Disfruto lo indecible de sus juegos conceptuales y narrativos, de sus imágenes siempre sorprendentes y certeras, de sus transgresiones de forma y fondo y de sus homenajes explícitos y encriptados, de la información desconocida que me brinda —visible u oculta—, de su fino humor encriptado y explícito, donde la superficie y la profundidad —como propiedades de las partículas elementales— son dos estados de una misma materia: su cosmos literario.
Y Melvill, su última novela, es, sin duda, Fresán en estado puro: tiene todo lo que sus lectores disfrutamos de su literatura sumándose aquí que el objeto a tratar —la forma del espejo que construye Rodrigo en esta, su nueva novela— no sea otra que la figura de ese otro escritor de culto: Herman Melville. O, más bien, la de su padre Allan… o, más bien: la de su padre Allan contado por su hijo Herman… ¿o es Herman contado por su padre que está, a su vez, siendo contado por su hijo?…Puro Fresán.

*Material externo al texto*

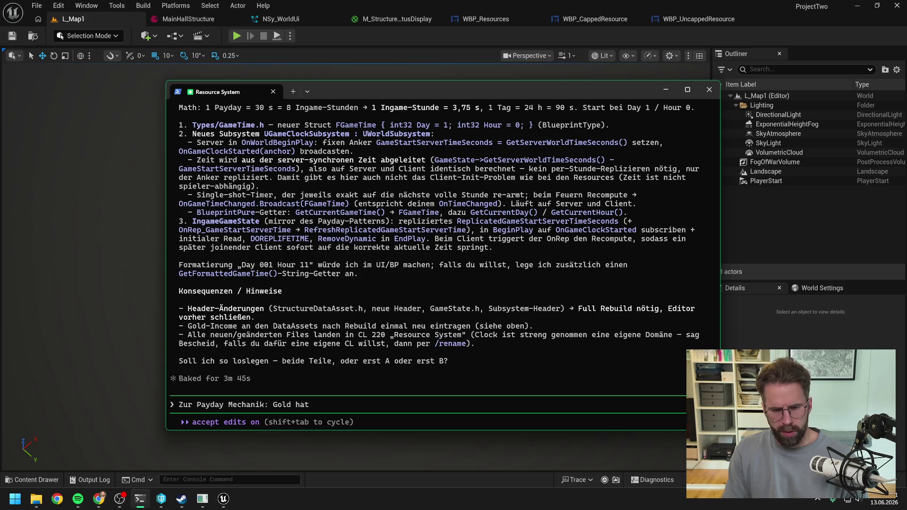
{"action": "type", "text": " eine Sondeolle"}
{"action": "type", "text": " Nur bei"}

Tengo un problema (feliz problema, por cierto): todo último libro de Fresán me parece su mejor libro y este, sin duda, también me lo parece.
Allan Melvill (sin ‘e’ final), padre de Herman Melville (con ‘e’ final), murió atado a su cama en pleno frenesí alucinatorio, víctima de la fiebre que fue el precio a pagar por su pequeña epopeya íntima y final: cruzar a pie el río Hudson congelado para llegar a casa con los suyos mientras huía de sus acreedores. Y Herman, el hijo de Allan que será padre del caos como estructura literaria (aunque morirá sin saberlo en la vida real pero intuyéndolo aquí, en la novela, gracias a las epifanías fresanianas), estaba ahí, al lado de aquella cama que retenía a su padre alucinado y moribundo.
Y Herman, el adulto, el escritor fracasado acusado de volverse loco por la crítica de su tiempo, reescribirá en sus últimos días desde su rutinario puesto de funcionario de aduanas en los muelles de la Manhattan del siglo XIX —gracias a Fresán— la historia de la muerte de su padre, pero, sobre todo, de aquella caminata sobre el hielo y, reescribiendo a su padre en su caminata final reescribirá, también, su propia historia para, así, contarse a sí mismo a través del tiempo.
No sólo de SU tiempo, no sólo del tiempo que le tocó vivir a Allan y a Herman, sino, también, de los tiempos venideros en los que le tocará el prestigio estando muerto y, más allá, el tiempo en que le tocará a Fresán escribirlo y a nosotros leerlo.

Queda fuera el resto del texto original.